As part of the city’s budget for 2020, Mayor Lori Lightfoot’s office released two Request for Proposals (RFPs) totaling 7.5 million dollars to combat violence induced trauma in high-risk neighborhoods, as well as an expansion for community-based street outreach programs. The funds are meant to help continue the city’s reduction in crime rates and represents a seven-fold increase in funding over last year.
The funds are part of the 11.5 million dollars in RFPs that the Mayor has slotted for investment in community-based public safety programs as part of her violence reduction strategy. $6 million will be distributed through the Chicago Department of Public Health to finance a non-profit agency that will provide training in violence obstruction to a collective of street outreach organizations. They will also be provided with access to various City services and law enforcement agencies. Allocation of these funds will increase access to crisis intervention and de-escalation services for those identified as high risk. “These unprecedented investments represent the first step towards ensuring that the outreach teams on the ground every day in our communities have the resources to sustain their efforts towards keeping our residents safe,” said Mayor Lightfoot.
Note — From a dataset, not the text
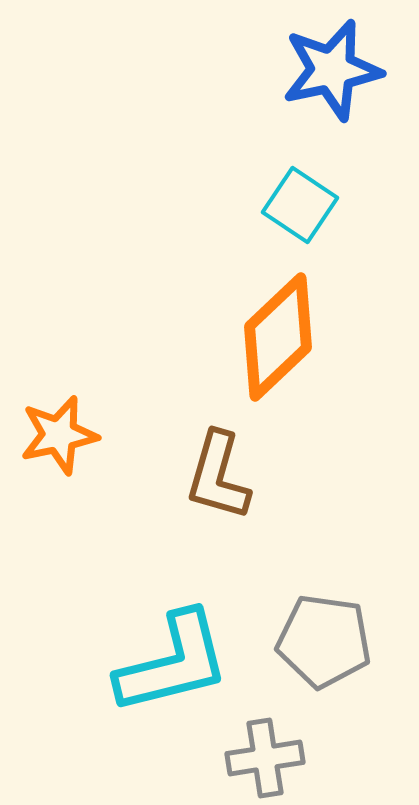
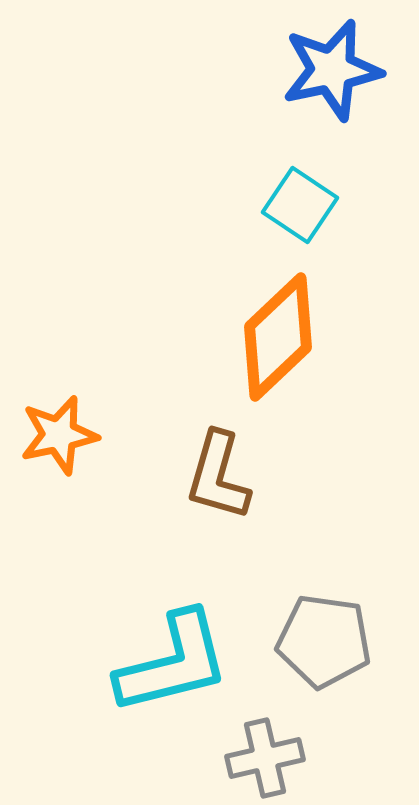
gray cross: rotated 4 degrees counterclockwise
The remaining RFP for $1.5 million is slated towards eliminating gaps in services between communities by providing programs that incorporate trauma-informed victim support with community outreach. These investments will help the city move towards creating a system of programs that address the needs of those impacted by gun violence. Services will include expedited crisis intervention, trauma counseling, access to mental health services, food assistance, housing, and other ongoing support.
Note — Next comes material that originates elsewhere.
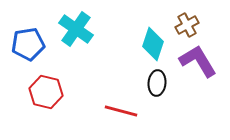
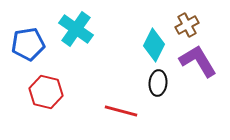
cyan diamond: moved 1 px right, 1 px down; rotated 8 degrees clockwise
black ellipse: moved 1 px right
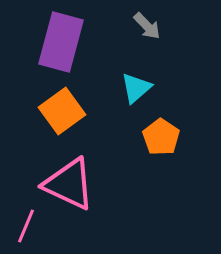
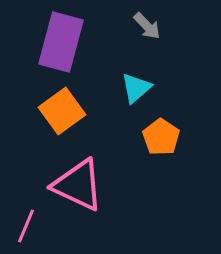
pink triangle: moved 9 px right, 1 px down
To ensure these investments go to the communities that are most in need, the Mayor’s office collected data to determine which areas around the city would benefit most from the services. Fifteen communities: Auburn Gresham, Austin, Chicago Lawn, East Garfield Park, Englewood, Greater Grand Crossing, Humboldt Park, New City, North Lawndale, Roseland, South Lawndale, South Shore, West Englewood, West Garfield Park, and West Pullman all reported the highest levels of violence in the last three years and have been highlighted as priority communities in need.
A new Office of Violence Reduction has been created to affirm emphasis on the Mayor’s citywide violence reduction strategy. It will be overseen by Deputy Mayor of Public Safety Susan Lee, with Norman Kerr serving as the Director of Violence Reduction. Lee will ensure the proper rollout of the initiatives, services, and interventions created by these investments. The office will work in conjunction with various departments and agencies to generate quantity by organizing and coordinating information and services with violence interrupters, street outreach organizations, and neighborhood clubs throughout the city.